Periodic Reporting for period 4 - DNA ORIGAMI MOTORS (Constructing and powering nanoscale DNA origami motors)
Periodo di rendicontazione: 2021-11-01 al 2022-04-30
Advances in our capabilities to fabricate complex three-dimensional (3D) structures using the methods of structural DNA nanotechnology have created new opportunities to take the next step and pursue construction of nanoscale rotary and translational devices, as well as to test various candidate methods for powering directed motion in these devices. Our specific objectives in this project included building prototypical rotary mechanism having fast rotary mobility to create structurally well-defined diffusive mechanisms based on tight-fitting nanoscale 3D components that have defined translational or rotational degrees of freedom, experimentally testing various out-of-equilibrium physical methods to achieve directed motion in ratchet-like mechanisms, including thermal or flashing ratchets, and explore how directional motor movement on the nanoscale as induced by macroscopically controlled energy input (e.g physical flashing ratchet methods or by directional fluxes) may be harnessed to perform mechanical work.
We indeed successfully accomplished our ultimate goal and succeeded developing three distinct DNA-origami based molecular motor systems.
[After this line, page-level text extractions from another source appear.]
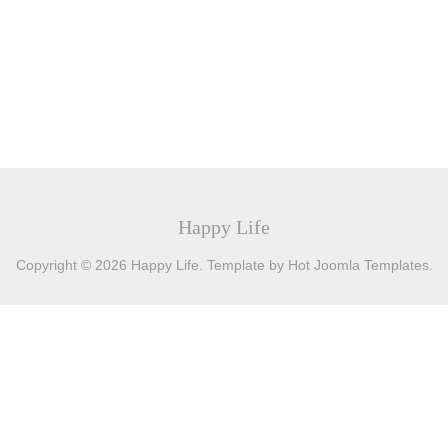
Happy Life
Copyright © 2026 Happy Life. Template by Hot Joomla Templates.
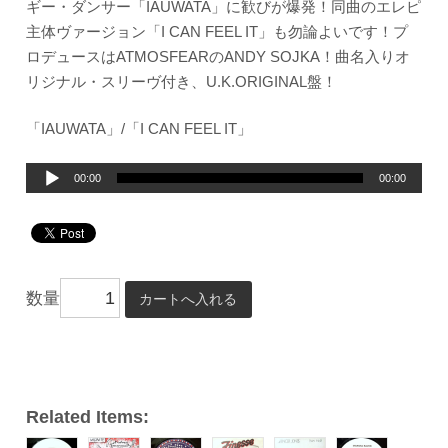
ギー・ダンサー「IAUWATA」に歓びが爆発！同曲のエレピ
主体ヴァージョン「I CAN FEEL IT」も勿論よいです！プ
ロデュースはATMOSFEARのANDY SOJKA！曲名入りオ
リジナル・スリーヴ付き、U.K.ORIGINAL盤！
「IAUWATA」/「I CAN FEEL IT」
音
00:00
00:00
声
プ
レ
ー
数量
ヤ
ー
Related Items:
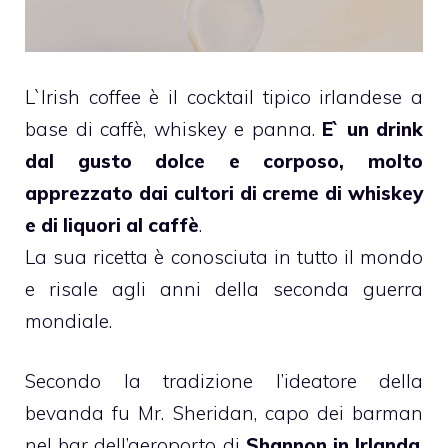
L`Irish coffee è il cocktail tipico irlandese a
base di caffè, whiskey e panna.
E` un drink
dal gusto dolce e corposo, molto
apprezzato dai cultori di creme di whiskey
e di liquori al caffè
.
La sua ricetta è conosciuta in tutto il mondo
e risale agli anni della seconda guerra
mondiale.
Secondo la tradizione l’ideatore della
bevanda fu Mr. Sheridan, capo dei barman
nel bar dell’aeroporto di
Shannon in Irlanda
.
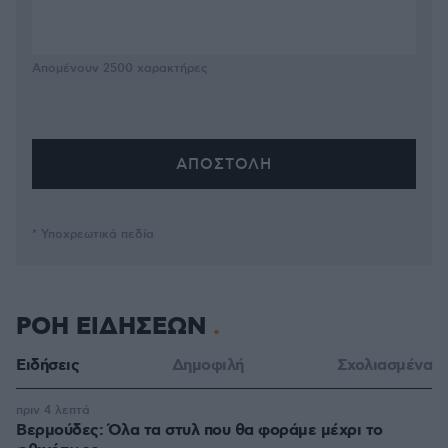
Απομένουν
2500
χαρακτήρες
* Υποχρεωτικά πεδία
ΡΟΗ ΕΙΔΗΣΕΩΝ
Ειδήσεις
Δημοφιλή
Σχολιασμένα
πριν 4 λεπτά
Βερμούδες: Όλα τα στυλ που θα φοράμε μέχρι το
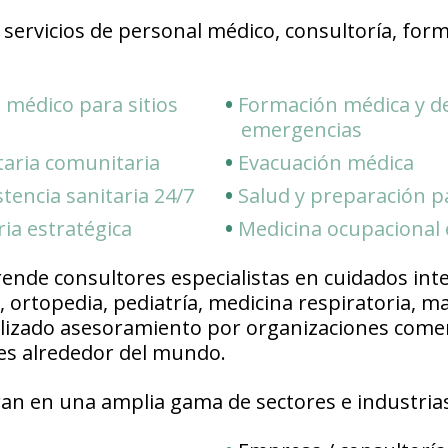
servicios de personal médico, consultoría, for
 médico para sitios
Formación médica y d
emergencias
taria comunitaria
Evacuación médica
stencia sanitaria 24/7
Salud y preparación 
ria estratégica
Medicina ocupacional e
de consultores especialistas en cuidados inten
 ortopedia, pediatría, medicina respiratoria, mal
alizado asesoramiento por organizaciones comer
res alrededor del mundo.
ran en una amplia gama de sectores e industria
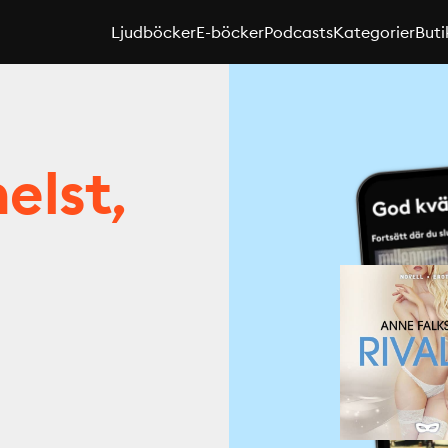
Ljudböcker
E-böcker
Podcasts
Kategorier
Buti
elst,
Two of these three devices have been presented in papers published in major scientific journals (Pumm et al, A DNA origami rotary ratchet motor, Nature 2022 and Shi et al, Nature Physics 2022). In the quest to build nanoscale motors, this project was therefore able to provide breakthrough advances. We successfully produced prototypes of nanomotors that run processively, autonomously, and with multiple orders of magnitudes faster speeds than any previously created artificial molecular motor. Our motors even can generate measurable torque, which we demonstrate for example by using the motors to wind up a molecular spring, and then let the motors run driven by the energy stored in a spring. For the first time, an artificial motor system now exists with mechanical capabilities that approach those of celebrated biological motors such as the F1 ATPase.
In the third funding period (RP3) we successfully accomplished and published the construction and study of synthetic molecular mechanisms with rotational and translational degrees of freedom. These systems, although still being passive mechanisms displaying only undirected random Brownian motions, were important stepping stones for us to establish synthesis methods and analytical methods for studying the dynamics and mechanical interplay of the components in these systems. Yet, we also succeeded constructing several motor prototypes with rotary degrees of freedom that we tested for motor activity in response of different stimuli, notably ion currents through solid state nanopores, and by alternating AC fields, which we could successfully drive directionally. We thus now have two prototypes of actual molecular motors, a nanoscale turbine, and a nanoscale electrical motor that both show directional motion and sustained motion against viscous drag. The motors are capable of doing work on the environment. Much of RP3 was then consumed by the process of completing the in depth study of these new motors prototypes.
The last funding period (RP4) covered only a short time frame (6 months), but we completed demonstration of three novel and distinct DNA-origami based molecular motor systems. These three systems are capable of directed motions and doing work on the environment, as evidenced by their sustained directional motion against viscous friction. We also directly show the ability to do work by winding a molecular spindle with our electrically driven DNA origami nanomotor. With angular speeds up to 250 revolutions per minute and torques up to 10 pN nm, the motors achieve rotational speeds and torques that are approaching those known from powerful natural molecular machines, such as the ATP synthase. The motors move directionally owing to intrinsic mechanistic properties, powered by a simple external energy modulation that does not need any feedback or information supplied by the user to direct the motors. Our motors also afford control options that one is familiar with from macroscale motors: the user can turn them on and off at will, they respond quickly, and the speed and direction of rotation can be regulated. The motors can be produced and operated by anyone having access to standard wet-lab equipment. It suffices to transmit the sequence information to enable other users to replicate and build their own motors using DNA molecules obtained, for example, from commercial sources. Owing to the modularity of the DNA origami components, we expect that the motors can also be modified, adapted and integrated into other contexts. A natural next frontier would be to explore causing a barrier modulation through a chemical reaction and to exploit the directed motor motion to drive uphill chemical synthesis using a more elaborate synthetic mechanism featuring coordinated reciprocal motion—much like F1F0-ATP synthase mechanically synthesizes ATP driven by rotary motion.
In addition to this core work, we also pursued several other avenues of inquiry, such as logic-gated switching of DNA nanodevices; and in-depth structural analysis of DNA nanostructures by cryo-EM. The experimental laboratory activities were naturally affected somewhat through lockdowns and social distancing measures in response to the COVID-19 pandemics.